I saw one guy vomit, and the rest looked like they just rejected their lunch. Being the asocial idiot I am, I merely answered with a shitty joke. "Sorry about that. I was collecting my thoughts." I said as I finished putting the last of my gray matter into where it belonged. Yeah, in hindsight, Doc, I really acted like an idiot there. Even with my brain missing, I still fucked up basic interaction with, you know, basic people.

"WHAT ARE YOU?!" The Doc, the guy I handed a gun to, shouted as he pointed it at me, aaaand everyone else followed by pointing their weapons at me. In my defense, I just lowered my gun, and put my hands up. "I suppose you want answers about where I am from," I said, and I sighed. "Put the weapons down, then I'll talk. If not, I'll just take my words to the grave."

To my surprise, the Doc lowered his gun first.

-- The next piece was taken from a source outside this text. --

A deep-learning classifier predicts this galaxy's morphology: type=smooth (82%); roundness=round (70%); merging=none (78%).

And everyone else lowered their own melee weapons.

"Right then, my first question. How the hell did you just... take that?!"

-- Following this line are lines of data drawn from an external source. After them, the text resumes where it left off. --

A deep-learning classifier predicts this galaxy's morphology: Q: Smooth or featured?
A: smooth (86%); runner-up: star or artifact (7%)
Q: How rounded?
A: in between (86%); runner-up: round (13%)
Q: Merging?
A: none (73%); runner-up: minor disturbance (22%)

Oh boy, that's how I knew I was in for a day.

At least it wasn't with Drill Sergeant Dornan.


Author's Notes:

SHIIIIIIIIIIIIIIIIIIIIIIIIIIT Yeah I'm late. Sorry about that. School, Procrastination, and general other events of real life fucked my writing time. I'm finally beginning the end of the prologue and the start of the other parts of canon. Expect Canon to "slightly" derail itself even more as I throw GDI and Nod's antics into the story. Speaking of, I'm going to actually attempt to establish the background of the lore through some more notes. I have a whole religion drafted for Nod that I want to experiment with, and surprisingly it's Moderate and not Kane-Worship. I can keep my promise on that.

Also, the reason that the Warrant Officer survived was that I'm taking inspiration from Command and Conquer gameplay. Simply put, a simple burst doesn't exactly kill them, and it'd take a bit more than one arrow or one bullet hitting the head to kill a C&C-verse human. Bear in mind, I'm trying to adapt C&C logic such as infantry tanking AP rounds and taking more than 1 burst to kill a minigunner.

Happy summer (in Arizona), and I'll see you all in the next chapter! Seey'all!